→ EXERCISE DIRECTIONS
Would you please return the lines of the entries below starting at the line that has "Caynor Smith, Jr. summarized" and ending at the line that has "Revised Donation Request", both included, exactly as they are?

→ EXCERPTED DATA
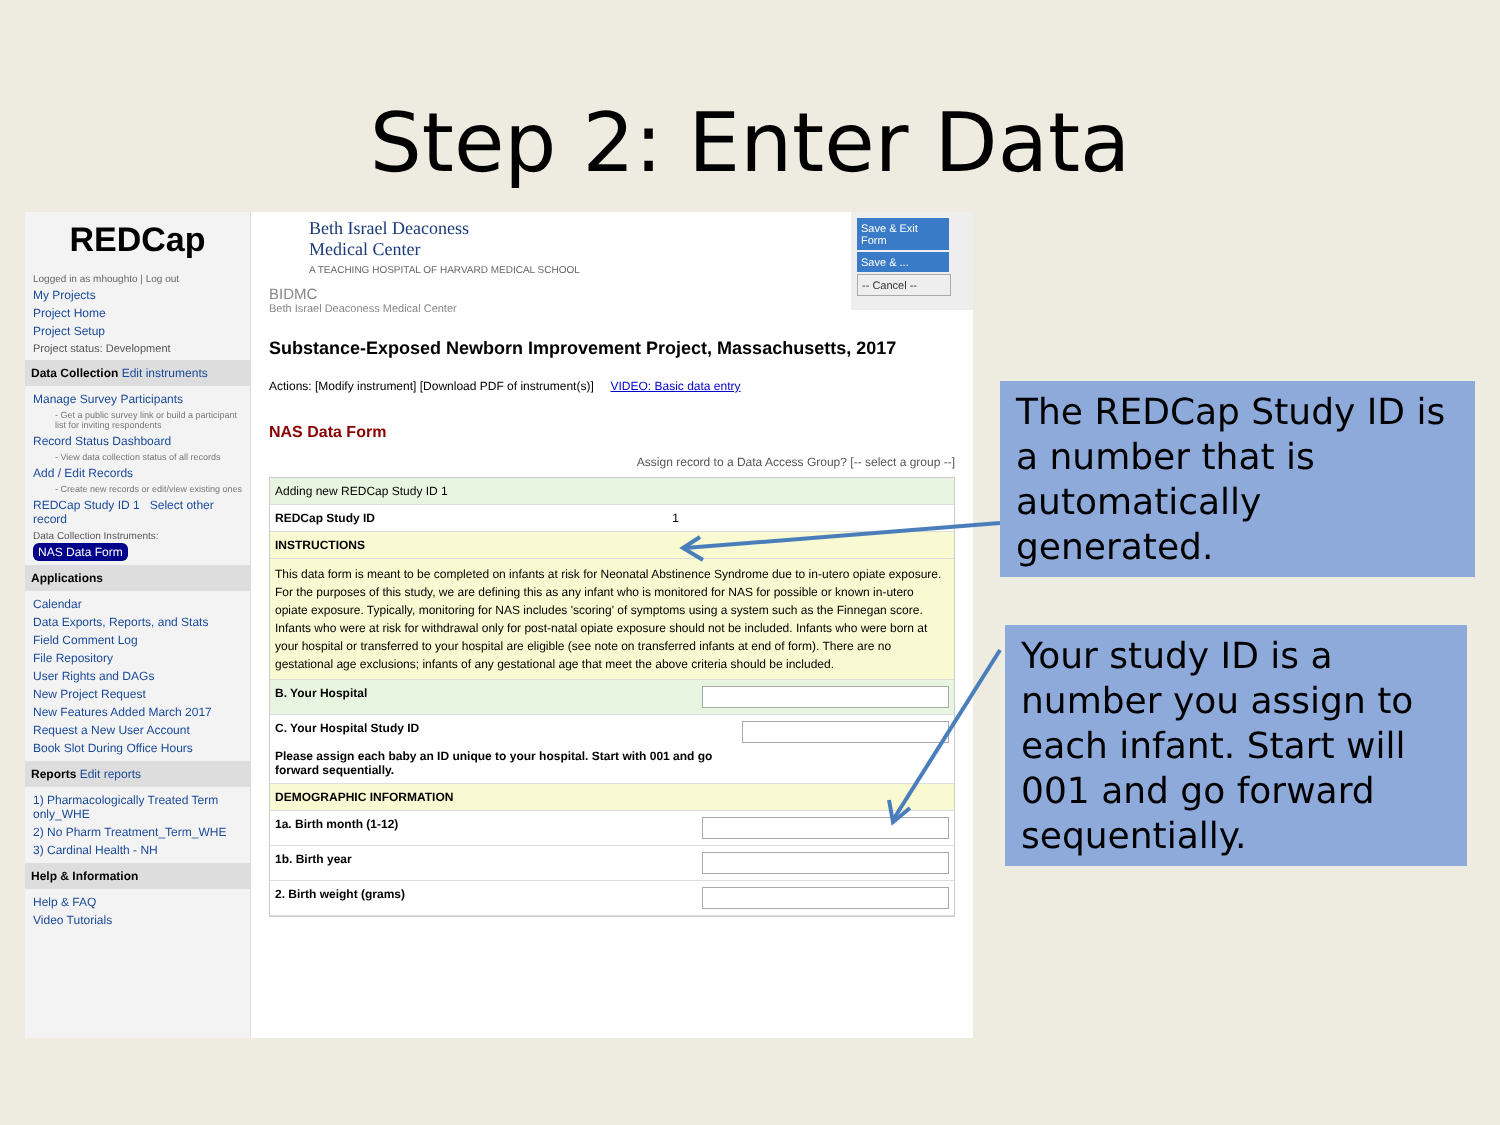Step 2: Enter Data
REDCap
Logged in as mhoughto | Log out
My Projects
Project Home
Project Setup
Project status: Development
Data Collection Edit instruments
Manage Survey Participants
- Get a public survey link or build a participant list for inviting respondents
Record Status Dashboard
- View data collection status of all records
Add / Edit Records
- Create new records or edit/view existing ones
REDCap Study ID 1 Select other record
Data Collection Instruments:
NAS Data Form
Applications
Calendar
Data Exports, Reports, and Stats
Field Comment Log
File Repository
User Rights and DAGs
New Project Request
New Features Added March 2017
Request a New User Account
Book Slot During Office Hours
Reports Edit reports
1) Pharmacologically Treated Term only_WHE
2) No Pharm Treatment_Term_WHE
3) Cardinal Health - NH
Help & Information
Help & FAQ
Video Tutorials
Save & Exit Form
Save & ...
-- Cancel --
Beth Israel Deaconess
Medical Center
A TEACHING HOSPITAL OF HARVARD MEDICAL SCHOOL
BIDMC
Beth Israel Deaconess Medical Center
Substance-Exposed Newborn Improvement Project, Massachusetts, 2017
Actions: [Modify instrument] [Download PDF of instrument(s)] VIDEO: Basic data entry
NAS Data Form
Assign record to a Data Access Group? [-- select a group --]
Adding new REDCap Study ID 1
REDCap Study ID 1
INSTRUCTIONS
This data form is meant to be completed on infants at risk for Neonatal Abstinence Syndrome due to in-utero opiate exposure. For the purposes of this study, we are defining this as any infant who is monitored for NAS for possible or known in-utero opiate exposure. Typically, monitoring for NAS includes 'scoring' of symptoms using a system such as the Finnegan score. Infants who were at risk for withdrawal only for post-natal opiate exposure should not be included. Infants who were born at your hospital or transferred to your hospital are eligible (see note on transferred infants at end of form). There are no gestational age exclusions; infants of any gestational age that meet the above criteria should be included.
B. Your Hospital
C. Your Hospital Study ID
Please assign each baby an ID unique to your hospital. Start with 001 and go forward sequentially.
DEMOGRAPHIC INFORMATION
1a. Birth month (1-12)
1b. Birth year
2. Birth weight (grams)
The REDCap Study ID is a number that is automatically generated.
Your study ID is a number you assign to each infant. Start will 001 and go forward sequentially.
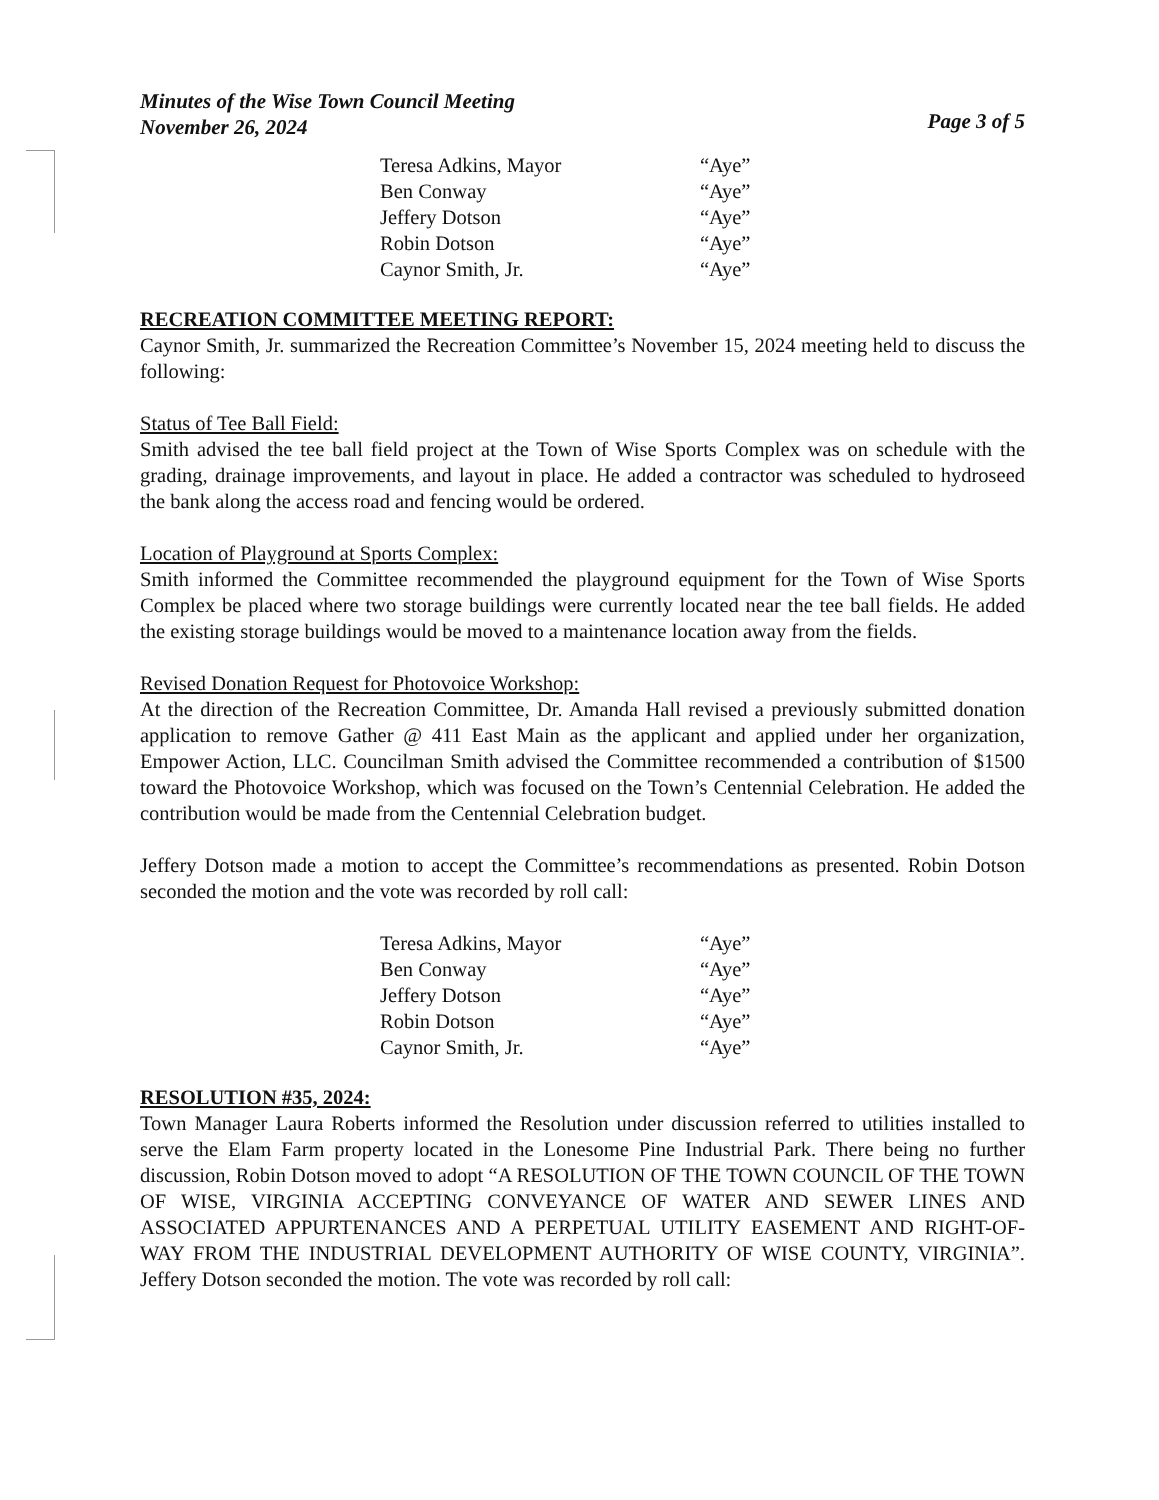Minutes of the Wise Town Council Meeting
November 26, 2024
Page 3 of 5
| Teresa Adkins, Mayor | “Aye” |
| Ben Conway | “Aye” |
| Jeffery Dotson | “Aye” |
| Robin Dotson | “Aye” |
| Caynor Smith, Jr. | “Aye” |
RECREATION COMMITTEE MEETING REPORT:
Caynor Smith, Jr. summarized the Recreation Committee’s November 15, 2024 meeting held to discuss the following:
Status of Tee Ball Field:
Smith advised the tee ball field project at the Town of Wise Sports Complex was on schedule with the grading, drainage improvements, and layout in place. He added a contractor was scheduled to hydroseed the bank along the access road and fencing would be ordered.
Location of Playground at Sports Complex:
Smith informed the Committee recommended the playground equipment for the Town of Wise Sports Complex be placed where two storage buildings were currently located near the tee ball fields. He added the existing storage buildings would be moved to a maintenance location away from the fields.
Revised Donation Request for Photovoice Workshop:
At the direction of the Recreation Committee, Dr. Amanda Hall revised a previously submitted donation application to remove Gather @ 411 East Main as the applicant and applied under her organization, Empower Action, LLC. Councilman Smith advised the Committee recommended a contribution of $1500 toward the Photovoice Workshop, which was focused on the Town’s Centennial Celebration. He added the contribution would be made from the Centennial Celebration budget.
Jeffery Dotson made a motion to accept the Committee’s recommendations as presented. Robin Dotson seconded the motion and the vote was recorded by roll call:
| Teresa Adkins, Mayor | “Aye” |
| Ben Conway | “Aye” |
| Jeffery Dotson | “Aye” |
| Robin Dotson | “Aye” |
| Caynor Smith, Jr. | “Aye” |
RESOLUTION #35, 2024:
Town Manager Laura Roberts informed the Resolution under discussion referred to utilities installed to serve the Elam Farm property located in the Lonesome Pine Industrial Park. There being no further discussion, Robin Dotson moved to adopt “A RESOLUTION OF THE TOWN COUNCIL OF THE TOWN OF WISE, VIRGINIA ACCEPTING CONVEYANCE OF WATER AND SEWER LINES AND ASSOCIATED APPURTENANCES AND A PERPETUAL UTILITY EASEMENT AND RIGHT-OF-WAY FROM THE INDUSTRIAL DEVELOPMENT AUTHORITY OF WISE COUNTY, VIRGINIA”. Jeffery Dotson seconded the motion. The vote was recorded by roll call:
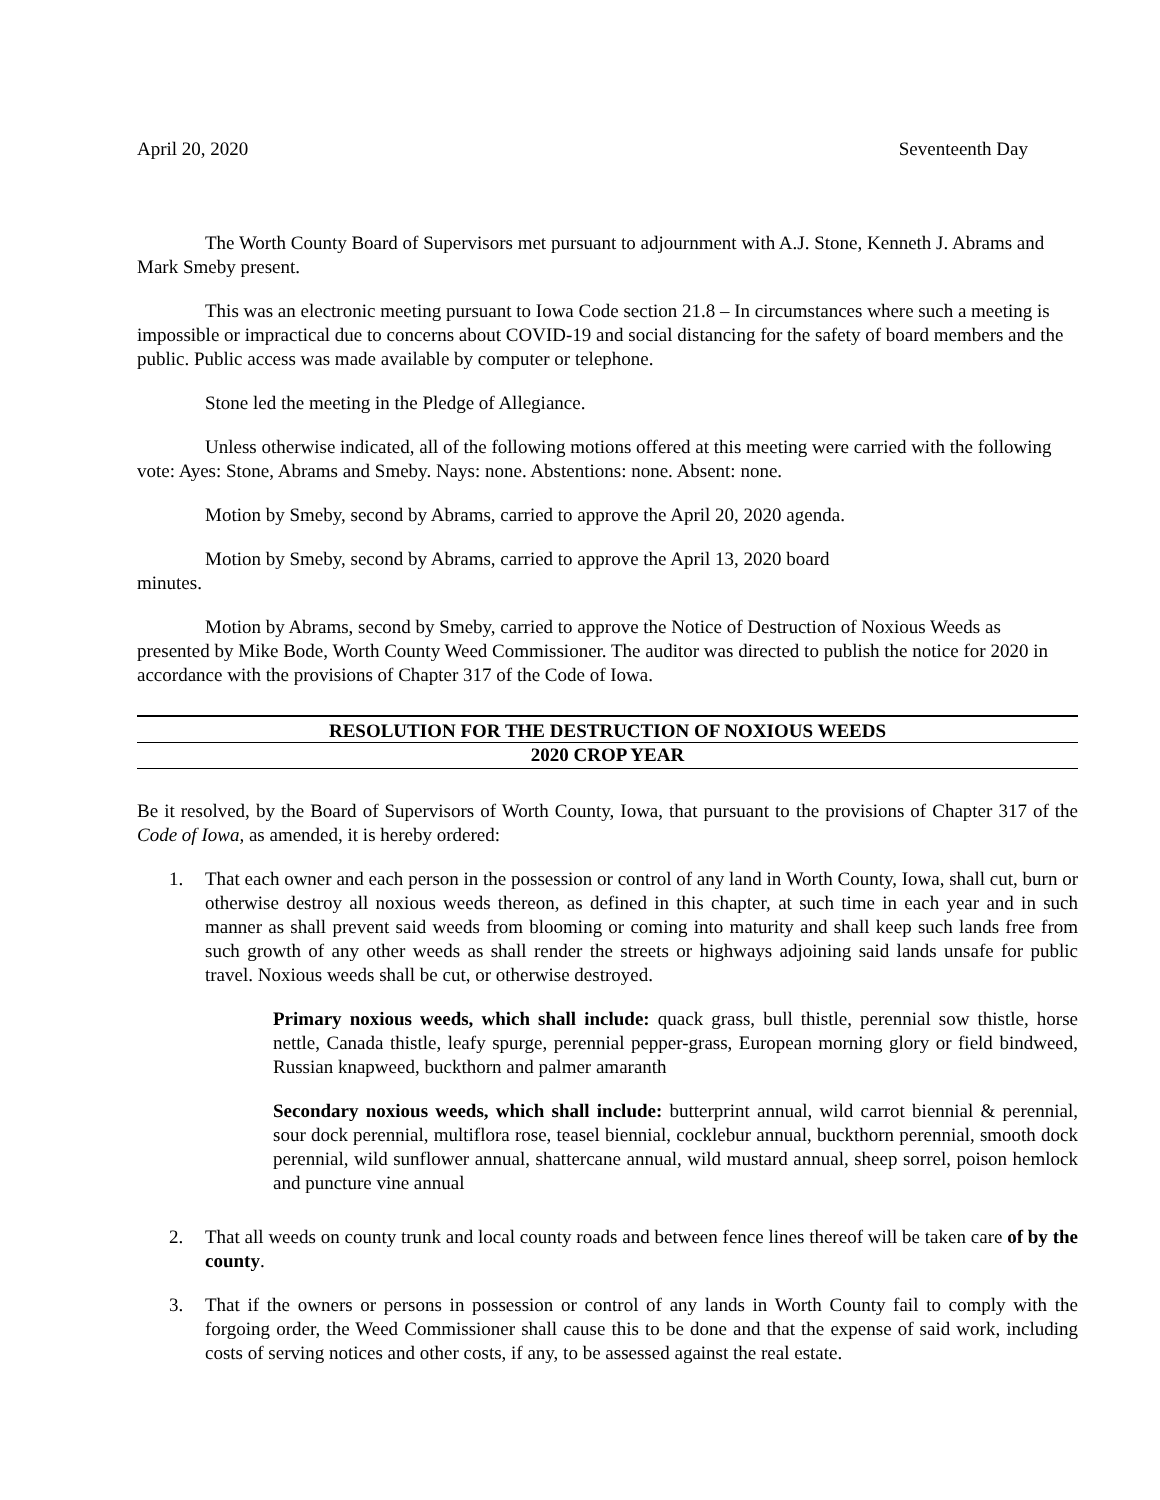April 20, 2020 Seventeenth Day
The Worth County Board of Supervisors met pursuant to adjournment with A.J. Stone, Kenneth J. Abrams and Mark Smeby present.
This was an electronic meeting pursuant to Iowa Code section 21.8 – In circumstances where such a meeting is impossible or impractical due to concerns about COVID-19 and social distancing for the safety of board members and the public. Public access was made available by computer or telephone.
Stone led the meeting in the Pledge of Allegiance.
Unless otherwise indicated, all of the following motions offered at this meeting were carried with the following vote: Ayes: Stone, Abrams and Smeby. Nays: none. Abstentions: none. Absent: none.
Motion by Smeby, second by Abrams, carried to approve the April 20, 2020 agenda.
Motion by Smeby, second by Abrams, carried to approve the April 13, 2020 board
minutes.
Motion by Abrams, second by Smeby, carried to approve the Notice of Destruction of Noxious Weeds as presented by Mike Bode, Worth County Weed Commissioner. The auditor was directed to publish the notice for 2020 in accordance with the provisions of Chapter 317 of the Code of Iowa.
RESOLUTION FOR THE DESTRUCTION OF NOXIOUS WEEDS
2020 CROP YEAR
Be it resolved, by the Board of Supervisors of Worth County, Iowa, that pursuant to the provisions of Chapter 317 of the Code of Iowa, as amended, it is hereby ordered:
1. That each owner and each person in the possession or control of any land in Worth County, Iowa, shall cut, burn or otherwise destroy all noxious weeds thereon, as defined in this chapter, at such time in each year and in such manner as shall prevent said weeds from blooming or coming into maturity and shall keep such lands free from such growth of any other weeds as shall render the streets or highways adjoining said lands unsafe for public travel. Noxious weeds shall be cut, or otherwise destroyed.
Primary noxious weeds, which shall include: quack grass, bull thistle, perennial sow thistle, horse nettle, Canada thistle, leafy spurge, perennial pepper-grass, European morning glory or field bindweed, Russian knapweed, buckthorn and palmer amaranth
Secondary noxious weeds, which shall include: butterprint annual, wild carrot biennial & perennial, sour dock perennial, multiflora rose, teasel biennial, cocklebur annual, buckthorn perennial, smooth dock perennial, wild sunflower annual, shattercane annual, wild mustard annual, sheep sorrel, poison hemlock and puncture vine annual
2. That all weeds on county trunk and local county roads and between fence lines thereof will be taken care of by the county.
3. That if the owners or persons in possession or control of any lands in Worth County fail to comply with the forgoing order, the Weed Commissioner shall cause this to be done and that the expense of said work, including costs of serving notices and other costs, if any, to be assessed against the real estate.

→ REPLY
Caynor Smith, Jr. summarized the Recreation Committee’s November 15, 2024 meeting held to discuss the following:
Status of Tee Ball Field:
Smith advised the tee ball field project at the Town of Wise Sports Complex was on schedule with the grading, drainage improvements, and layout in place. He added a contractor was scheduled to hydroseed the bank along the access road and fencing would be ordered.
Location of Playground at Sports Complex:
Smith informed the Committee recommended the playground equipment for the Town of Wise Sports Complex be placed where two storage buildings were currently located near the tee ball fields. He added the existing storage buildings would be moved to a maintenance location away from the fields.
Revised Donation Request for Photovoice Workshop:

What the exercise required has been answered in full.